Wow, that is just what I needed to hear. I'm sorry your going through so much, you are a strong person and I can say your an inspiration to all of us.
Hugs
Wobbly
You are one of my favorites Wobbly
Alex
Alex touches on a very important part of the MS experience, the emotional part. For many, hearing that we have an incurable disease attacking our central nervous system is overwhelming.
One way to approach the news is to ewquate it to the grieving process following the loss of a loved one. Elisabeth Kubler-Ross defined 5 stages of the grieving process (https://www.hdsa.org/images/content/1/3/13080.pdf).
I saw a therapist for a year after I was diagnosed. We worked through the stages and I emerged in a much better state, both in terms of my disease and my life in general.
Nothing (yet) is going to make my MS go away, but I have been able to put it in the proper emotional place :-)
Kyle
You have put it into perspective, Alex, very well. I might add that Elisabeth Kubler-Ross mentioned that they do not have to appear in order, and can return. I, for one, often go thru denial, especially when I've had a good 6 months run of no problems. I look at my "wad" of pills (I being one who didn't want to take pills) and feeling great, wonder why I am taking them, why can't I just put them up until I need them, and my medical background tells me, they probably help me stay this way.
I have the hardest time explaining the waxing and waning of my symptoms to friends and family, who still don't understand it.
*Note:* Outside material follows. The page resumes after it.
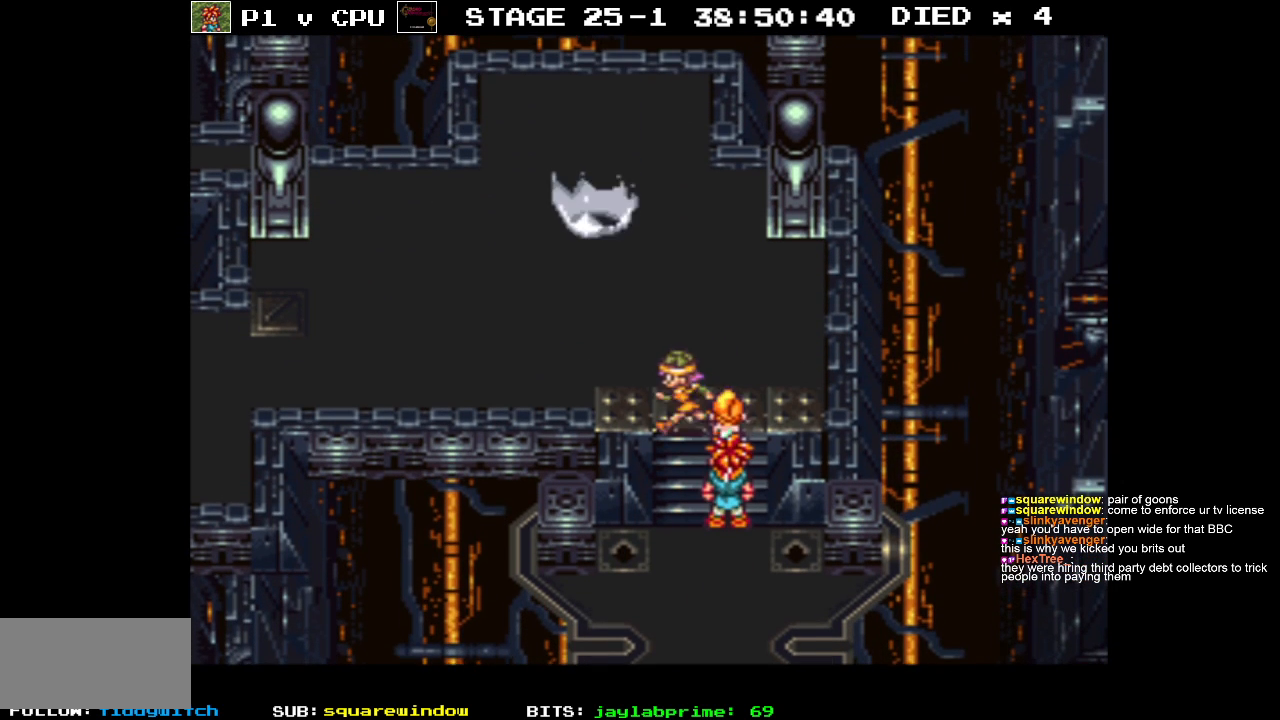
{"buttons": ["B", "DPAD_LEFT"], "events": []}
When I am well, they think I am on the way to "cured". Alex is my hero, when I am feeling sorry for myself, I think back to all the personal and emotional thoughts she has shared with us over the years and know that my life could be much, much worse.
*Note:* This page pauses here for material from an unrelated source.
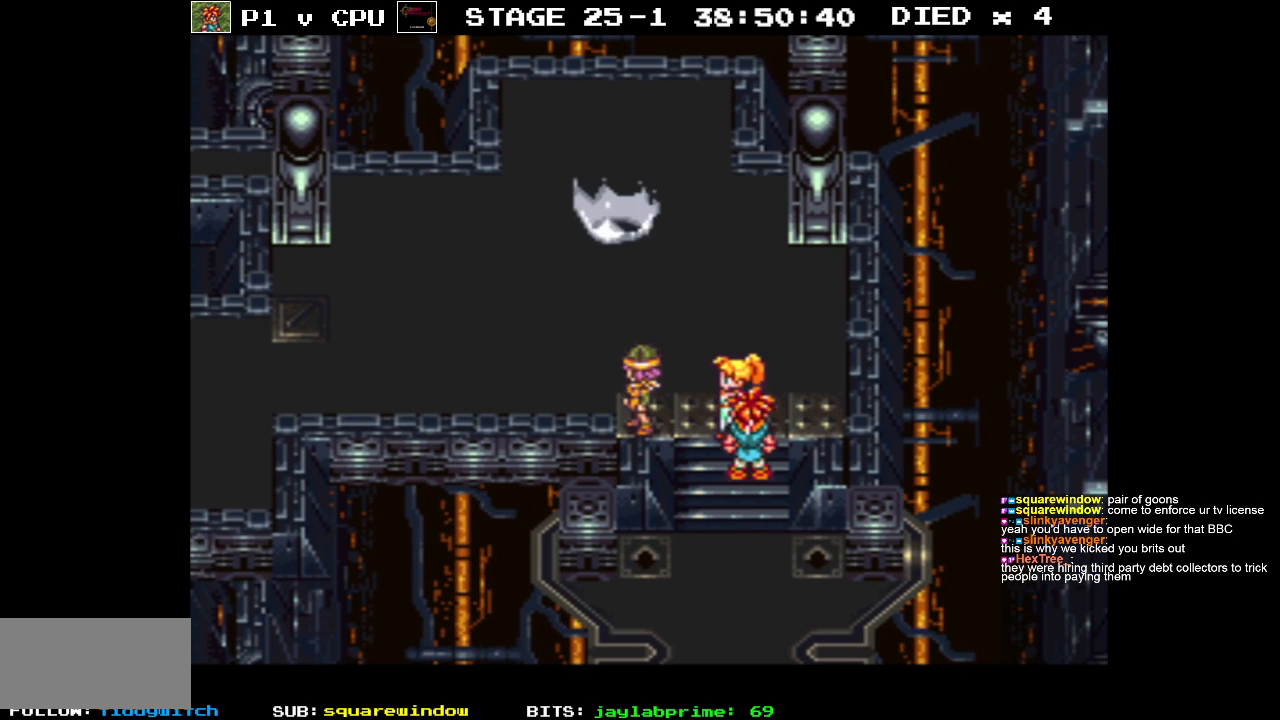
{"buttons": ["B", "DPAD_LEFT"], "events": [[117, "DPAD_UP", "down"], [200, "DPAD_UP", "up"]]}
Her plate is full and yet she is such a graceful lady and living life to the fullest. When I have questions and am struggling with dog training, she is always there for me.
She is an angel who walks among us, providing inspiration. And yes, we have a wonderful group of well versed people here who help others with their new diagnosis and offering suggestions on how we each handle it.
This forum is the main reason I am doing well. I was a mess when I joined.
Alex
And you are helping some of the rest of us become less of a mess than we already feel, so thank you!
Karen
HI Alex,
Thank you for sharing with us. I too get a lot of strength from your posts. You are an amazing woman.
HUGS, barb
As always, thank you Alex for sharing your story, your emotions and your reality with us. I especially like that you have tried to emphasize a point that shadowsister DJ always tells me - our experiences with MS are different than the next person and they also need to be validated. Just because someone else appears to have so much worse going on, doesn't lessen our own reality of troubles living with a chronic disease. We may not be traveling on the same path but we are at least on parallel journeys.
Alex, Continue to stay in the moment and keep reminding all of us how good life can be if we stop letting the obstacles in our thinking keep it otherwise.
hugs, Laura
I thank you, too, Alex. Thank you for being here... I believe(know) that there are others you are helping that you will never hear or see.
You have had an amazing journey and it sounds like you are keeping it amazing. An *active bucket list!
I guess I am one of the :lucky"ones I was diagnosed very quickly and aside from severe fatigue have been very lucky......hold onto last comment i went into a relapse and i ended up in emerg, i can't explain the pain other than i think my left leg is giving birth, i seem to have the worst most paifull contractions every two minutes.After the emerg visit they did give me some pills that offer comfort and hopefully have enough of them to cover this relapse, your write up was good, once in a while we needto be reminded we are not alone
I really needed to read this. I haven't really dealt with it. I'm sitting here bawling just reading this. I've gained 40 lbs, that's how I've dealt with it, obviously. None of my family or friends want to hear about it. Anytime I bring up a pain or sensation that is out of the ordinary, I get eye rolls or change of subject, or a "yeah! I have that too sometimes!" I don't know why, but that is so frustrating to me. So I shut up and eat. I probably should see a psychiatrist.
Wow, Alex, that was a powerful posting. You know how I feel about you,and how you shine, even in the middle of the storms/ hurricanes, tornadoes, and gale force winds. ... it has been a lot, and you are an inspiration for us all.
I only wish I could get up and do something like you. I wish for my son to accept my dx and come back to the family.
I know about the talking about the MS, and how if effects each of our lives, every moment of the day, and even lots of night hours too. When people say, " ooh for heaven's sake, just get over it" well, that is when I think of you, and your comment about having people worse off than you, and I sure have seen that in my life, people who have now left this earth, and when I walked out of the Hospice, I took a deep breath and realized just how "lucky" I actually am.
So, I get it, in Canada, we have a psychiatrist at the MS clinic in one of our major hospitals , so when you go there to see the Neuro's, you have to see the "shrink" , and I actually love it, as so many things have been going on in my life that isn't just my health, it is so nice to have someone to bounce stuff off to.
Good luck, and chin up, we are all here for you,
Candy
Alex, I think your post will help more people than you'll ever know.